**Required action**
Set down the line containing "click(919, 219)" and each line after it through the last line of the records, exactly, leaving pictures out.

Stored items
-.-.-
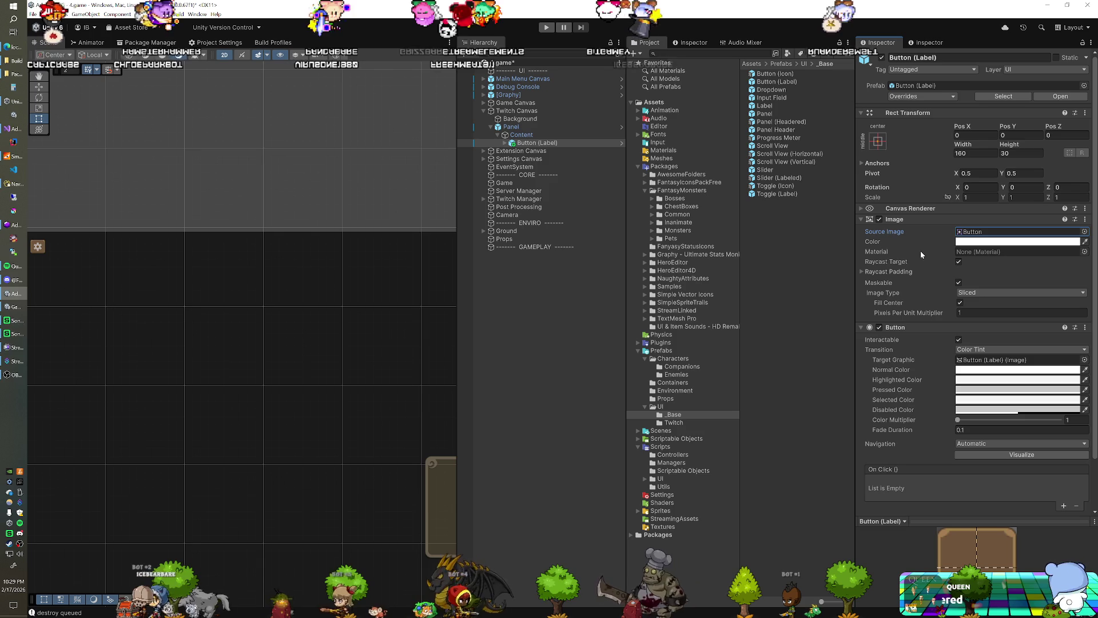
click(1085, 231)
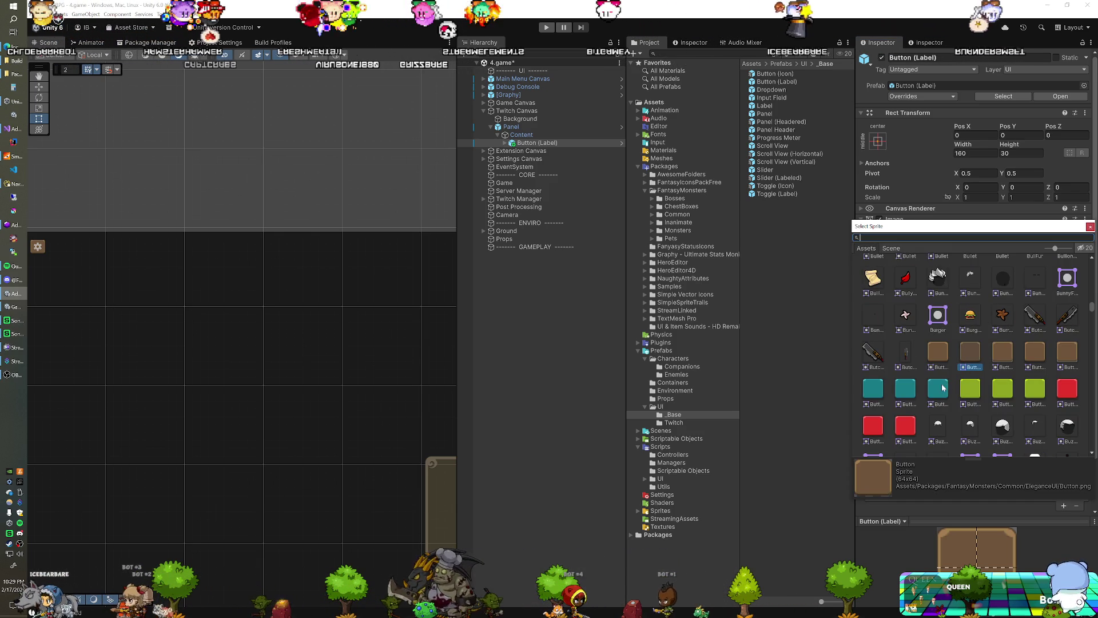
double_click(971, 390)
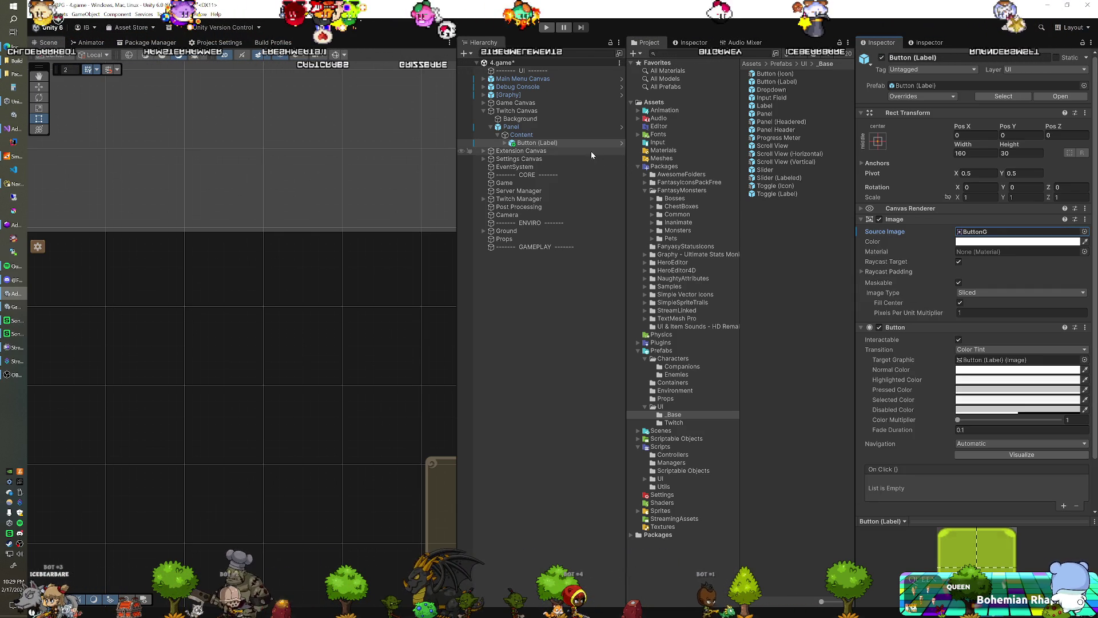
Open the Button (Label) prefab for editing with its Label child selected
click(622, 144)
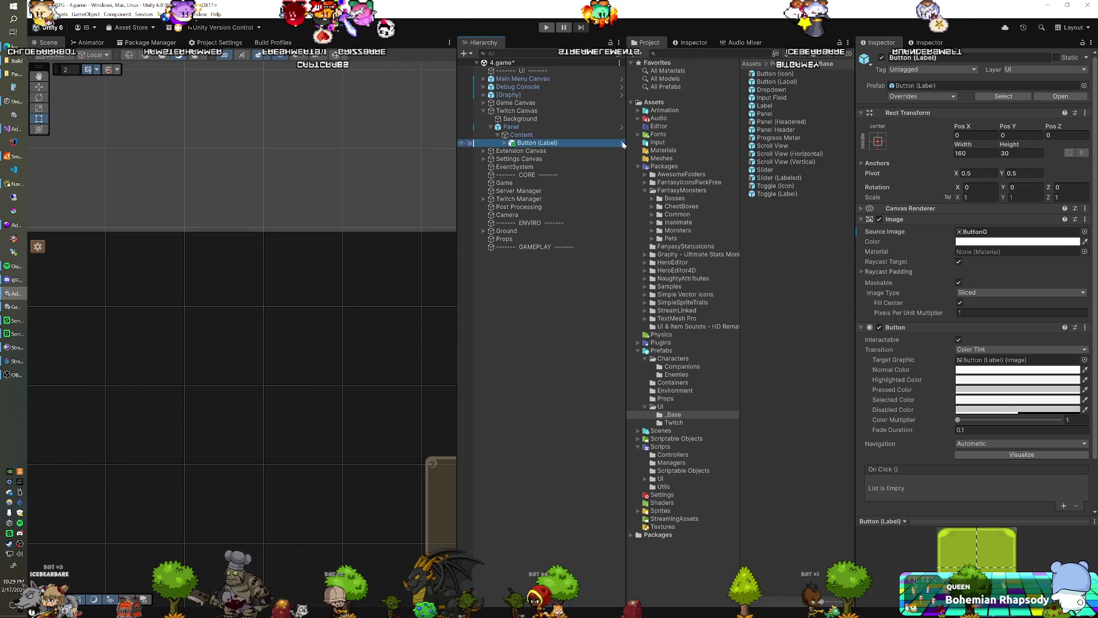
click(623, 143)
click(532, 92)
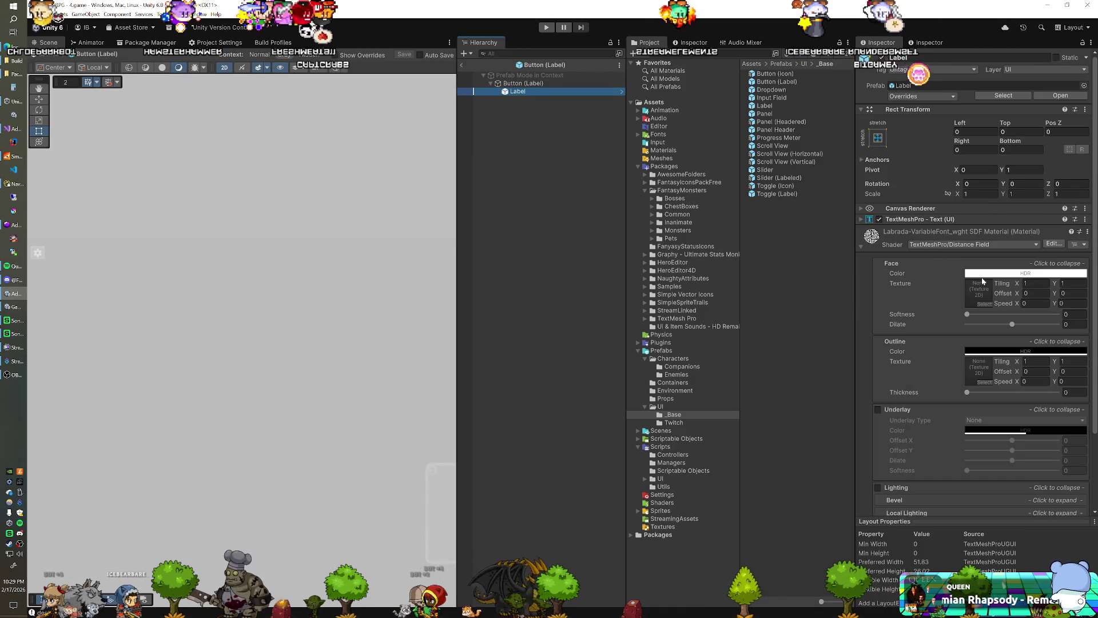
Set the button label's vertex colour to black and save the prefab
click(919, 219)
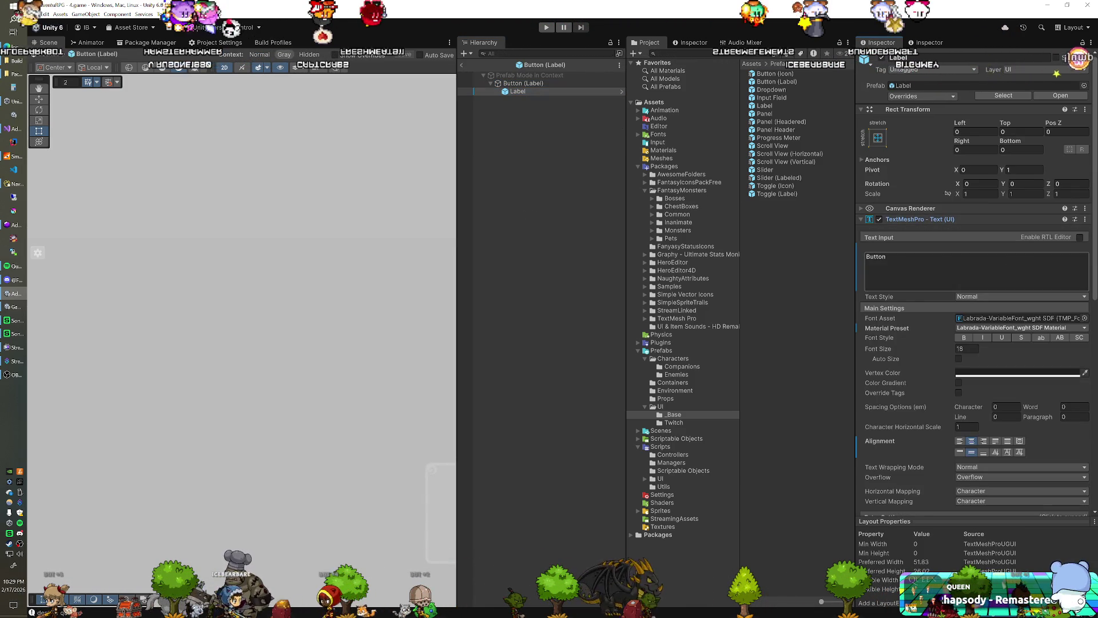
click(993, 372)
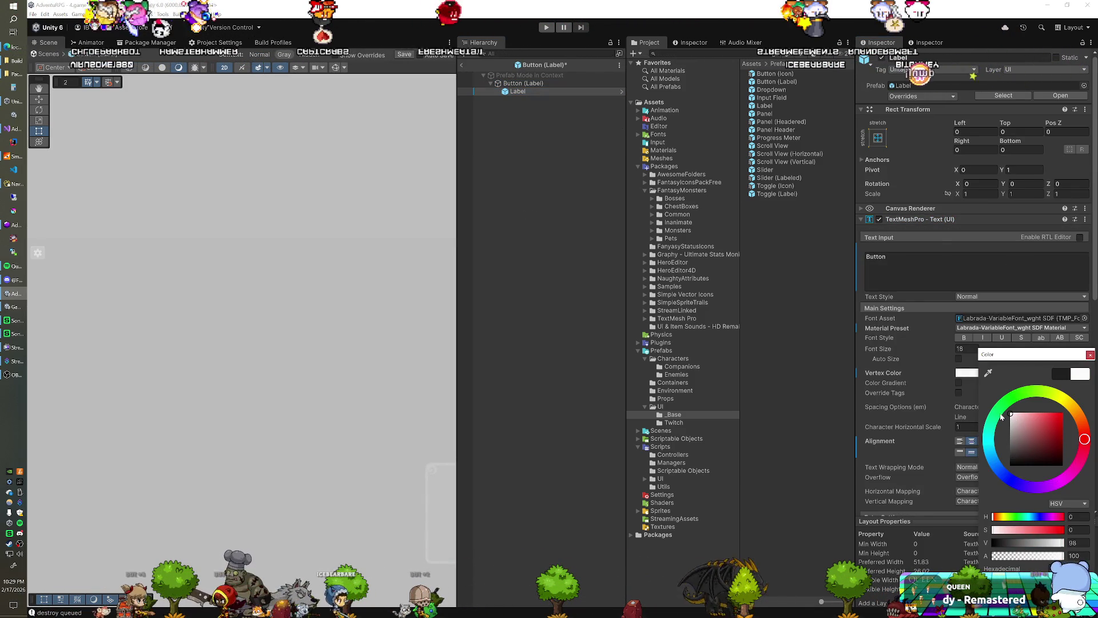
click(398, 55)
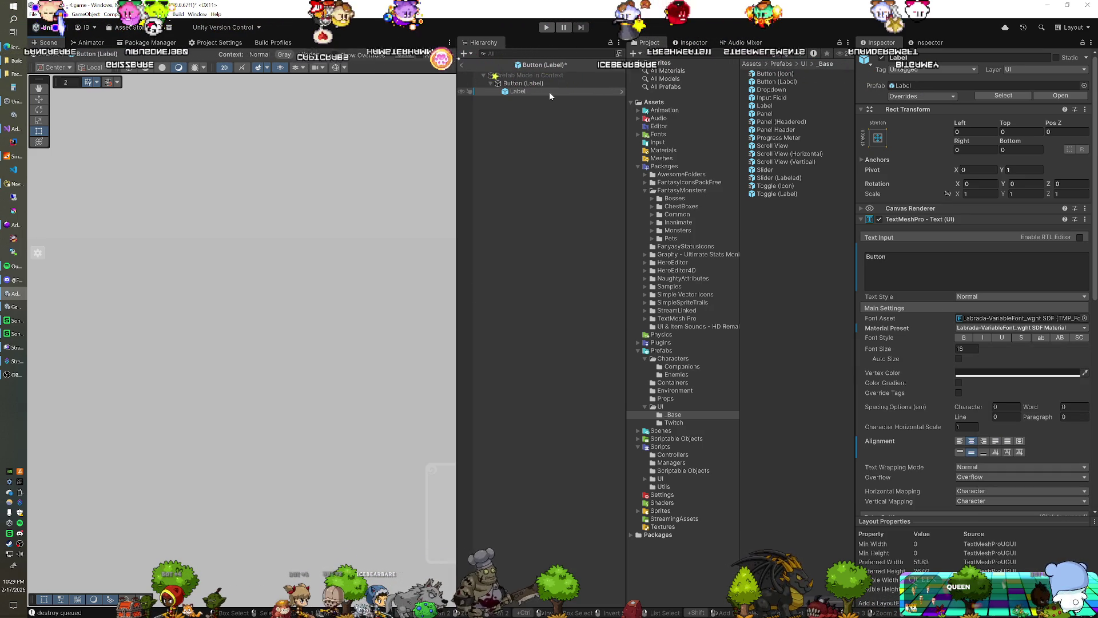
click(401, 56)
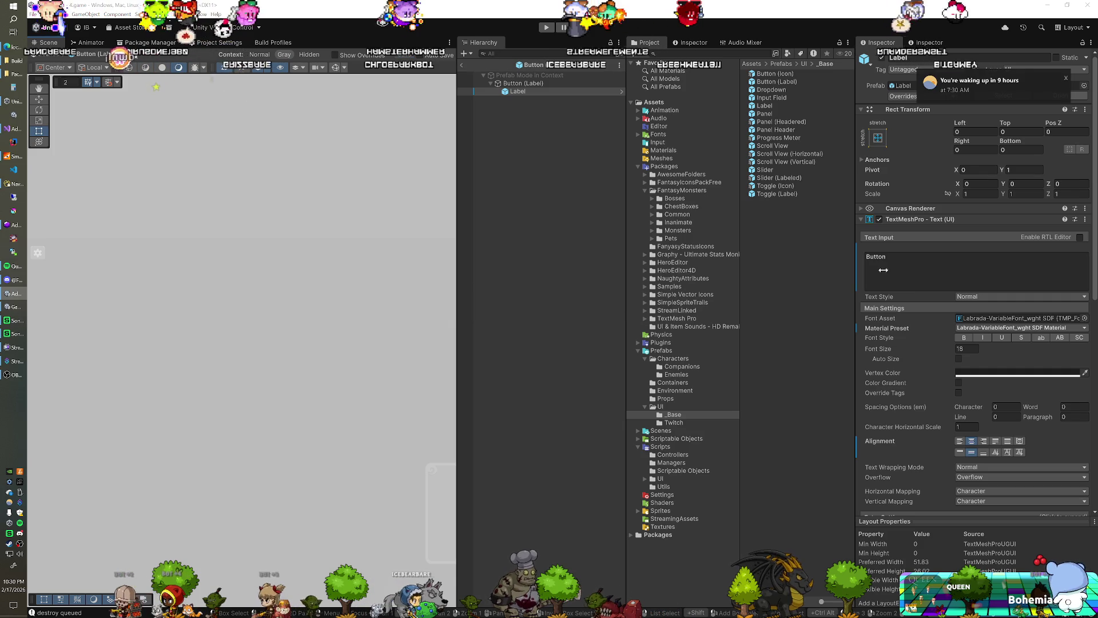
click(966, 372)
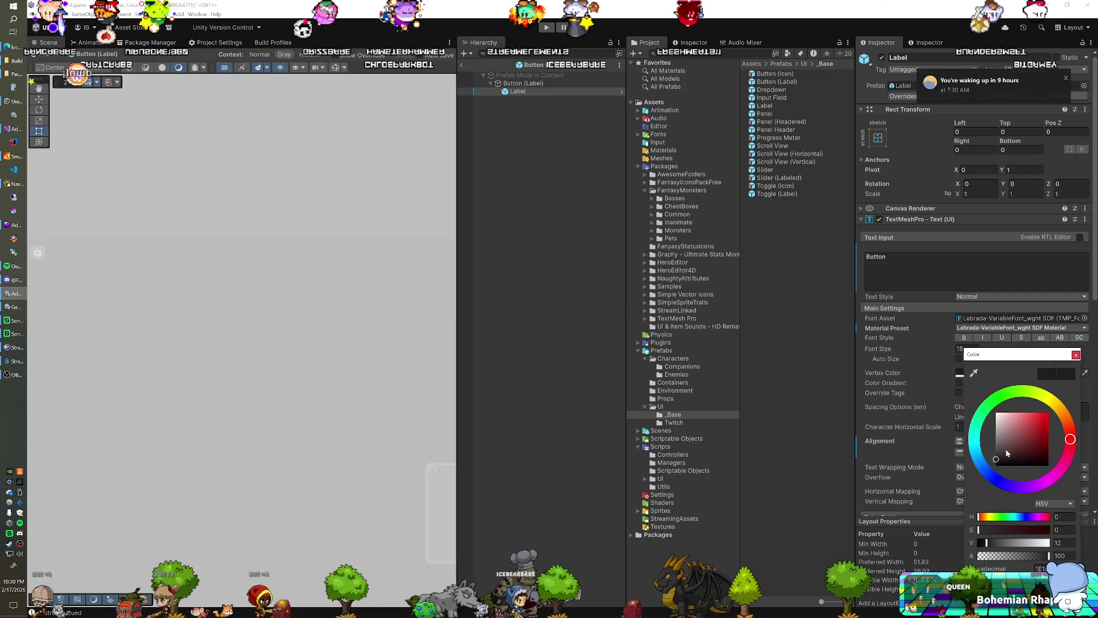
drag(997, 461, 996, 463)
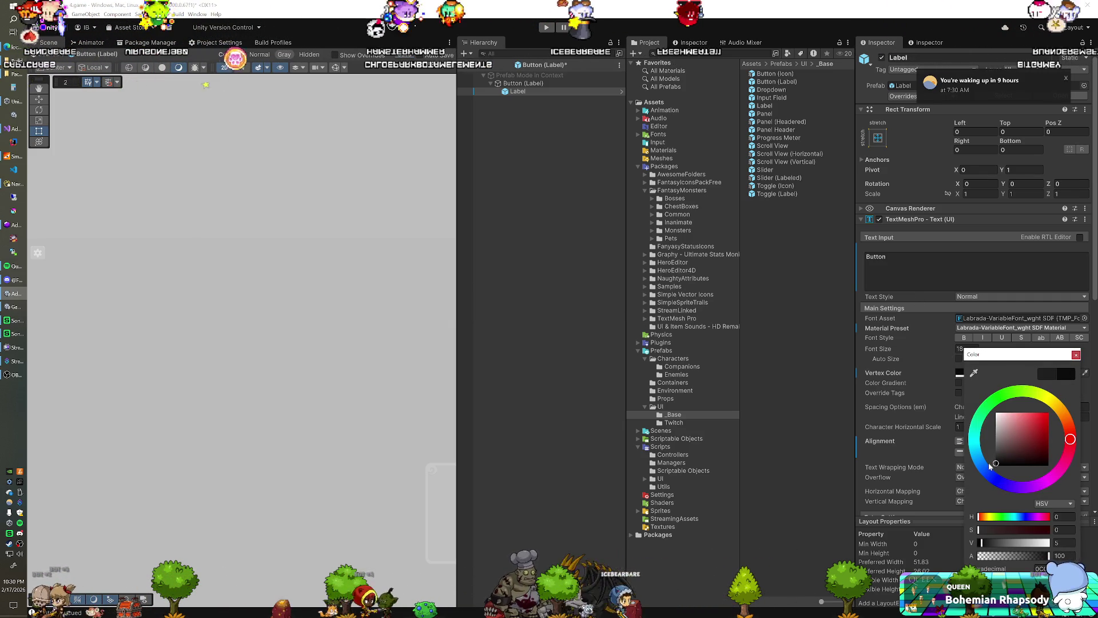
click(409, 55)
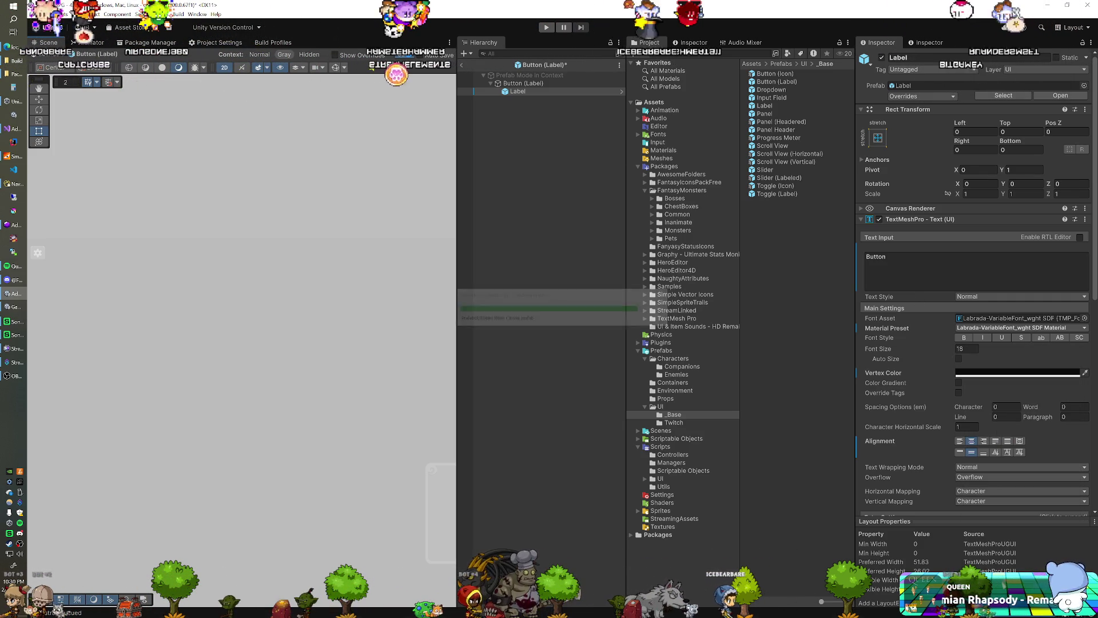
click(410, 55)
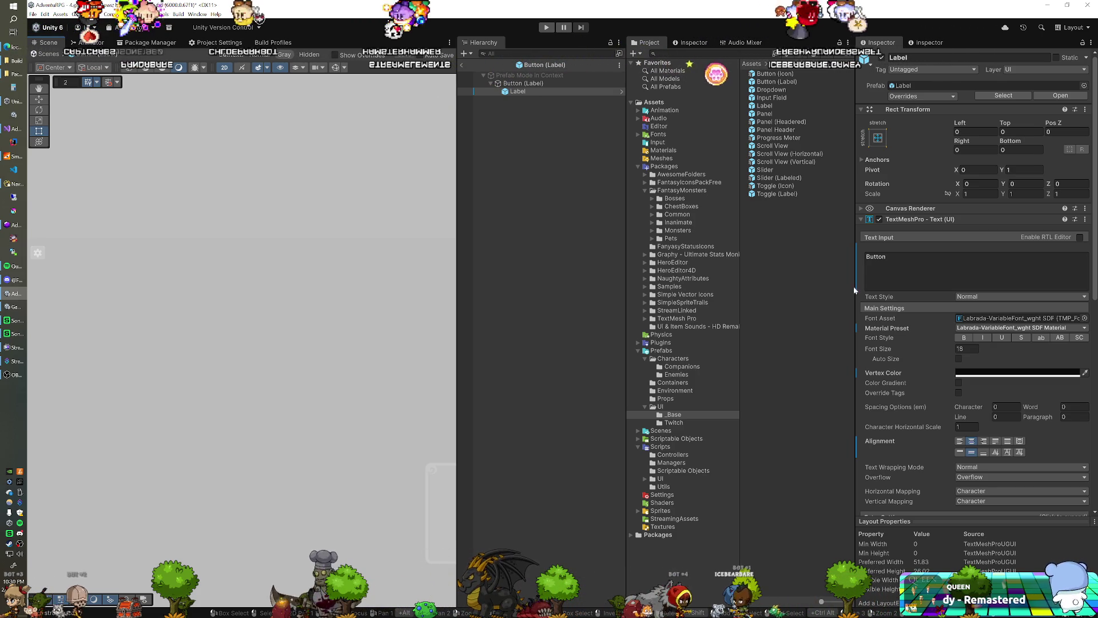
Close the colour chooser and exit Prefab Mode back to the scene
click(982, 373)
-.-.-
**Task result**
click(919, 219)
click(993, 372)
click(398, 55)
click(401, 56)
click(966, 372)
drag(997, 461, 996, 463)
click(409, 55)
click(410, 55)
Close the colour chooser and exit Prefab Mode back to the scene
click(982, 373)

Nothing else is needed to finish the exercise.